* _Work task_
Begin at the first line of the data and copy each line through the one containing "Manfred's purse |", that line included, with no pictures.

'''

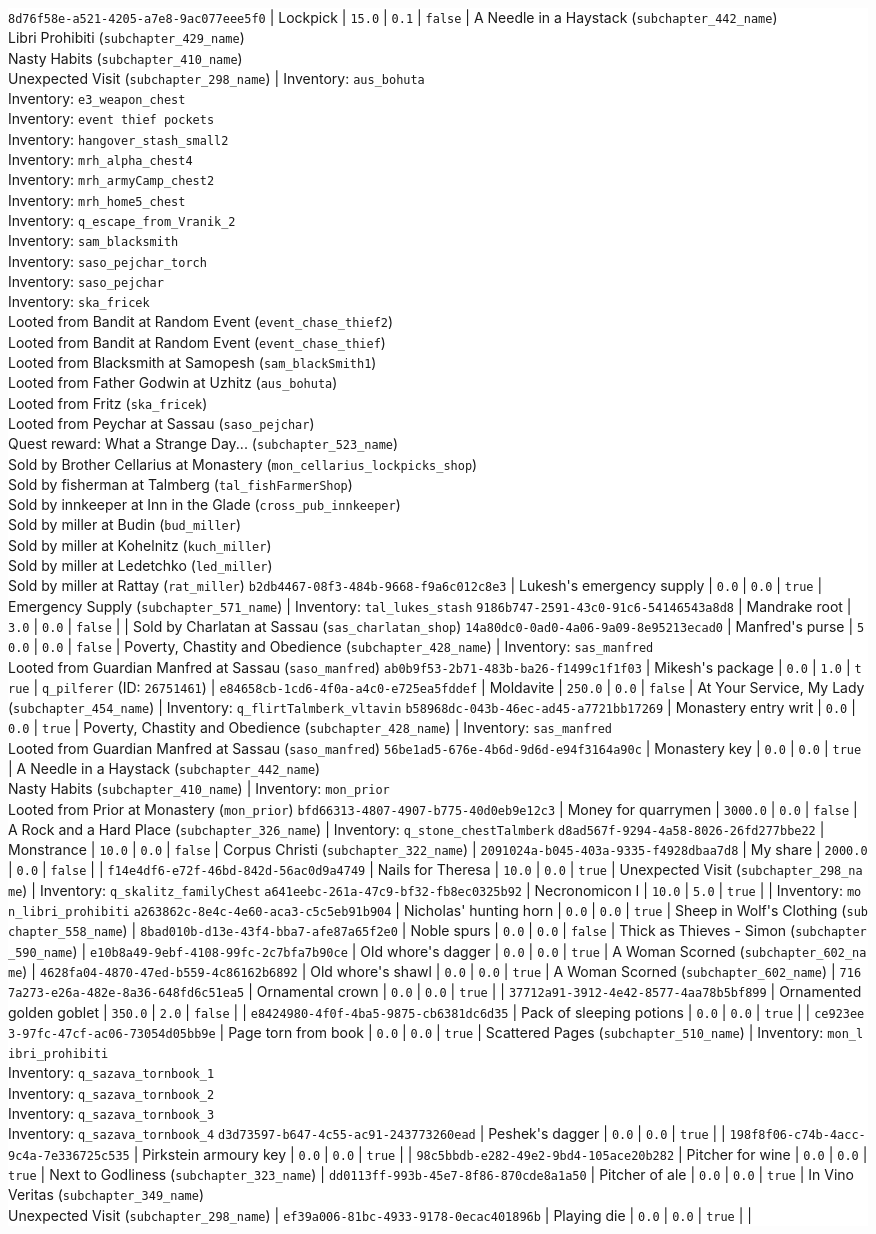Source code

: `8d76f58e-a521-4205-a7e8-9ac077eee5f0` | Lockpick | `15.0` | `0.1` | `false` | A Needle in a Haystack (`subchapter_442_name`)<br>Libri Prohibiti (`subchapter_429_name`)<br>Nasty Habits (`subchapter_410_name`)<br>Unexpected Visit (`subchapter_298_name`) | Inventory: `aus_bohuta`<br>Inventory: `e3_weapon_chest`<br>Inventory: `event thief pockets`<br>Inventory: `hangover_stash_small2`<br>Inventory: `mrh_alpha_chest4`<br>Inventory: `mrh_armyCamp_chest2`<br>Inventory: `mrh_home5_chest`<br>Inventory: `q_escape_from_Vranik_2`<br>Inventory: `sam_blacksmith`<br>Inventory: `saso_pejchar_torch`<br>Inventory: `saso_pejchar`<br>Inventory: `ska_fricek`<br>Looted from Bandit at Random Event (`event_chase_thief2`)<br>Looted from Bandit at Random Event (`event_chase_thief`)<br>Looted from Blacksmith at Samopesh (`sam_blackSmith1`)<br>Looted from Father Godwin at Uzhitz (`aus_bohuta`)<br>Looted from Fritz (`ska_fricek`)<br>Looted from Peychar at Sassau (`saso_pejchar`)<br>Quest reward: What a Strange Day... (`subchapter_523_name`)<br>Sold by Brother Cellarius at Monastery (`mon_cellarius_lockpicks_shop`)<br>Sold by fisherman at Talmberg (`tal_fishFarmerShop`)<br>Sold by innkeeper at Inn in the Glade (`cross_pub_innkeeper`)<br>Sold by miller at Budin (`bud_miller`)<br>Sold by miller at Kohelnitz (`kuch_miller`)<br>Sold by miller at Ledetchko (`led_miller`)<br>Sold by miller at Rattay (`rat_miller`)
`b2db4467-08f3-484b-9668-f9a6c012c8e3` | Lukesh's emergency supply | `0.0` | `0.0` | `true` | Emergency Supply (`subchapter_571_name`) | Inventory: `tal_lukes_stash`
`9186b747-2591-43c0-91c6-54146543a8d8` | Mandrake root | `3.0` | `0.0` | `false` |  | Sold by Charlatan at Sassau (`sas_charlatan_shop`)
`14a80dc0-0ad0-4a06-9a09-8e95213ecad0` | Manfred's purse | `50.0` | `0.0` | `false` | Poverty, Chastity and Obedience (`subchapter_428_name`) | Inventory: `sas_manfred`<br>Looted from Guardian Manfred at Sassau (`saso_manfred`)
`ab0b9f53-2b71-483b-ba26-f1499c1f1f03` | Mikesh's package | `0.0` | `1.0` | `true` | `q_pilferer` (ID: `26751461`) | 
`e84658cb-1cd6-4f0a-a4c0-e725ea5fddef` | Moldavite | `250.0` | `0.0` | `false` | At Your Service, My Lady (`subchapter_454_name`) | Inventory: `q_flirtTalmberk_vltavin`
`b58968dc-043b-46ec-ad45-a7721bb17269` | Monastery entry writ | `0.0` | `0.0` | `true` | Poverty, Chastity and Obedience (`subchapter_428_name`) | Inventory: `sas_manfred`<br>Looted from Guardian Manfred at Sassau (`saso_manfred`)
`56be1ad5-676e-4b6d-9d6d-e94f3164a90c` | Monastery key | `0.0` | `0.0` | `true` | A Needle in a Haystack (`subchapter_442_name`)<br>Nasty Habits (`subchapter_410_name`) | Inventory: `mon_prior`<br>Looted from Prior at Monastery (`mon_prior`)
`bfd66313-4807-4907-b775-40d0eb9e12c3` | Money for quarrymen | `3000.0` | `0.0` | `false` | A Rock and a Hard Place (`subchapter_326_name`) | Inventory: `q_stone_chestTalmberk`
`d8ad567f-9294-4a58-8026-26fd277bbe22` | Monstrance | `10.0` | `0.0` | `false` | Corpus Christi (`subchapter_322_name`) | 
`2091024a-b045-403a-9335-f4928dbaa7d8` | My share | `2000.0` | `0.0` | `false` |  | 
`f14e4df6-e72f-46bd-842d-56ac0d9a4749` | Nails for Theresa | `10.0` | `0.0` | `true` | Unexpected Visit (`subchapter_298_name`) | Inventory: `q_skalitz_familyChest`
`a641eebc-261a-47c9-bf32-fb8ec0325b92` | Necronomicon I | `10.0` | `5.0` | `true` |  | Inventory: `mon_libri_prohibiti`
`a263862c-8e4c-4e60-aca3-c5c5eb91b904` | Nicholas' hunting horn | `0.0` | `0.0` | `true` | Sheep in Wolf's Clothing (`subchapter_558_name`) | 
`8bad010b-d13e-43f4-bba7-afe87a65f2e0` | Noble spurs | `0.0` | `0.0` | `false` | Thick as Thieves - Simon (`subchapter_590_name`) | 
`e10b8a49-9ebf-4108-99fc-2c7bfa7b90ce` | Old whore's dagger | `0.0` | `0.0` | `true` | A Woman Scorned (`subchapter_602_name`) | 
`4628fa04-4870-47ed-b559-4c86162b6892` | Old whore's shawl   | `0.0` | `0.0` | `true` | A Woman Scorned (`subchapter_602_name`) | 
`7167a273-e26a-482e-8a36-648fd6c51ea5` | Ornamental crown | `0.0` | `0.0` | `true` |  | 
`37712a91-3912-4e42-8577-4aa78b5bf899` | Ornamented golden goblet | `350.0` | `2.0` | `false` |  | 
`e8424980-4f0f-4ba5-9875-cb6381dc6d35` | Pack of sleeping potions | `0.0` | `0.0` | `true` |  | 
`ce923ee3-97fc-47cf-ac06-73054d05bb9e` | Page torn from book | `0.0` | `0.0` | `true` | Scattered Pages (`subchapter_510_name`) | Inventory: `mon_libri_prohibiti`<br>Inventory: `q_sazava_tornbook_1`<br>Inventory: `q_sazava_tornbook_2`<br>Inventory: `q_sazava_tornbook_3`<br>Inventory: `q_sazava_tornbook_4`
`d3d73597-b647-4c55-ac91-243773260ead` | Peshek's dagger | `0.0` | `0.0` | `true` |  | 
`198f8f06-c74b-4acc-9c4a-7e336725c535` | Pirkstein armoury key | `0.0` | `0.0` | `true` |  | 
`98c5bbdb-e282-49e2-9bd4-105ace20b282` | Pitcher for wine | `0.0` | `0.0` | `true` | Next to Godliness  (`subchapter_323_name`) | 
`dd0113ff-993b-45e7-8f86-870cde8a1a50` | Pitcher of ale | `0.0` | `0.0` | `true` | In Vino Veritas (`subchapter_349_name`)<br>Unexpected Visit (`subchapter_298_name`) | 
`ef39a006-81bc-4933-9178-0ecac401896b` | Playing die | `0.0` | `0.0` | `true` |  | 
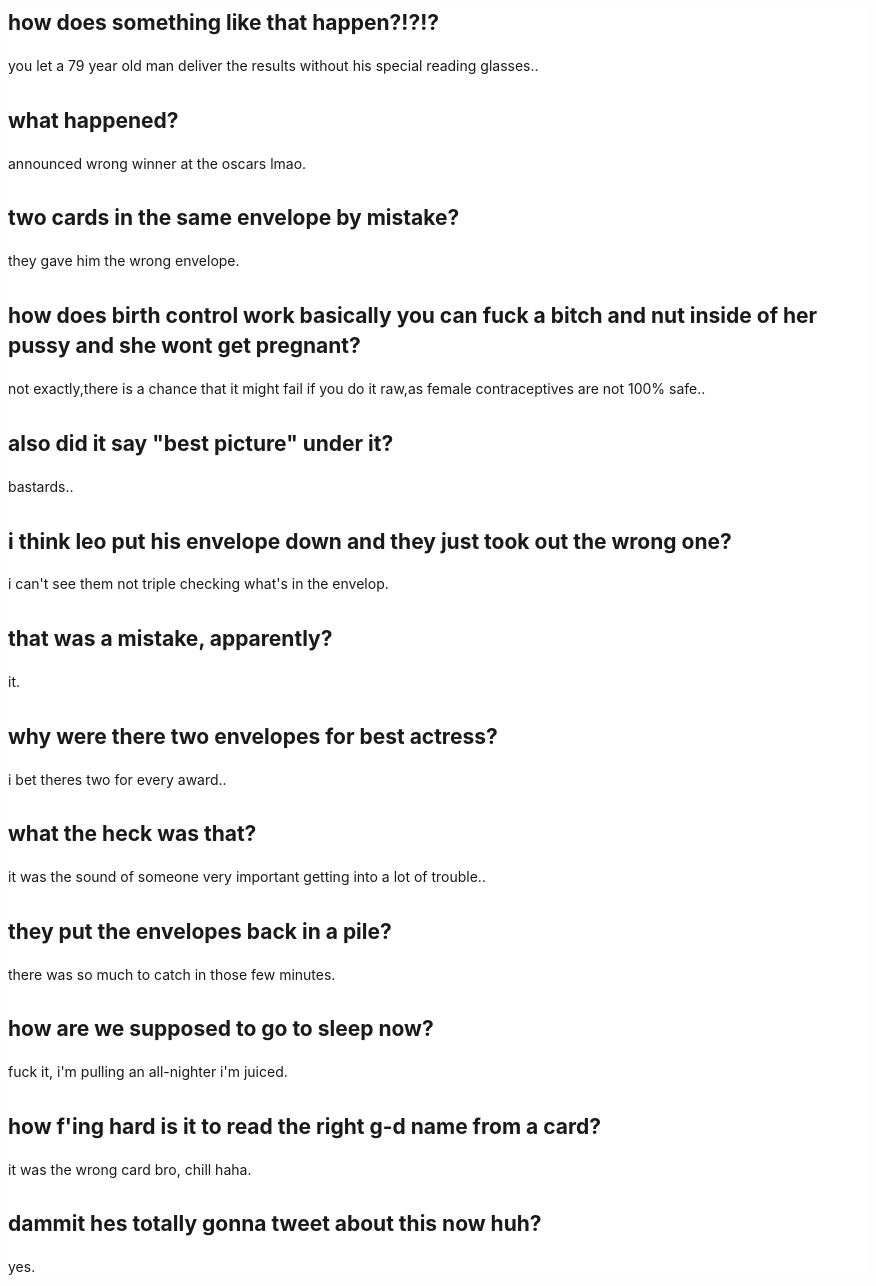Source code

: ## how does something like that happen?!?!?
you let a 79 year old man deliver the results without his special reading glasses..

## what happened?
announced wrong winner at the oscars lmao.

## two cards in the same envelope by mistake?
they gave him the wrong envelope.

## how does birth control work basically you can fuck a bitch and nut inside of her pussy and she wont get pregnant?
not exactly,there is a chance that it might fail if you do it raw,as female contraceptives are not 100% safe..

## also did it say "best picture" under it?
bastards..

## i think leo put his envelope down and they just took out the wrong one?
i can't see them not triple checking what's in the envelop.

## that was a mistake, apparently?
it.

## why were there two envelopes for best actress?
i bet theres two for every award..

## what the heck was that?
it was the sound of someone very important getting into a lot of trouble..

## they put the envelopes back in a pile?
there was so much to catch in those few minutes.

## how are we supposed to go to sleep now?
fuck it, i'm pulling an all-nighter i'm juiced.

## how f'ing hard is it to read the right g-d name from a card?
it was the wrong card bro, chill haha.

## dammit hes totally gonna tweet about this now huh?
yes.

'''

* _Response to the task_
Source code

: `8d76f58e-a521-4205-a7e8-9ac077eee5f0` | Lockpick | `15.0` | `0.1` | `false` | A Needle in a Haystack (`subchapter_442_name`)<br>Libri Prohibiti (`subchapter_429_name`)<br>Nasty Habits (`subchapter_410_name`)<br>Unexpected Visit (`subchapter_298_name`) | Inventory: `aus_bohuta`<br>Inventory: `e3_weapon_chest`<br>Inventory: `event thief pockets`<br>Inventory: `hangover_stash_small2`<br>Inventory: `mrh_alpha_chest4`<br>Inventory: `mrh_armyCamp_chest2`<br>Inventory: `mrh_home5_chest`<br>Inventory: `q_escape_from_Vranik_2`<br>Inventory: `sam_blacksmith`<br>Inventory: `saso_pejchar_torch`<br>Inventory: `saso_pejchar`<br>Inventory: `ska_fricek`<br>Looted from Bandit at Random Event (`event_chase_thief2`)<br>Looted from Bandit at Random Event (`event_chase_thief`)<br>Looted from Blacksmith at Samopesh (`sam_blackSmith1`)<br>Looted from Father Godwin at Uzhitz (`aus_bohuta`)<br>Looted from Fritz (`ska_fricek`)<br>Looted from Peychar at Sassau (`saso_pejchar`)<br>Quest reward: What a Strange Day... (`subchapter_523_name`)<br>Sold by Brother Cellarius at Monastery (`mon_cellarius_lockpicks_shop`)<br>Sold by fisherman at Talmberg (`tal_fishFarmerShop`)<br>Sold by innkeeper at Inn in the Glade (`cross_pub_innkeeper`)<br>Sold by miller at Budin (`bud_miller`)<br>Sold by miller at Kohelnitz (`kuch_miller`)<br>Sold by miller at Ledetchko (`led_miller`)<br>Sold by miller at Rattay (`rat_miller`)
`b2db4467-08f3-484b-9668-f9a6c012c8e3` | Lukesh's emergency supply | `0.0` | `0.0` | `true` | Emergency Supply (`subchapter_571_name`) | Inventory: `tal_lukes_stash`
`9186b747-2591-43c0-91c6-54146543a8d8` | Mandrake root | `3.0` | `0.0` | `false` |  | Sold by Charlatan at Sassau (`sas_charlatan_shop`)
`14a80dc0-0ad0-4a06-9a09-8e95213ecad0` | Manfred's purse | `50.0` | `0.0` | `false` | Poverty, Chastity and Obedience (`subchapter_428_name`) | Inventory: `sas_manfred`<br>Looted from Guardian Manfred at Sassau (`saso_manfred`)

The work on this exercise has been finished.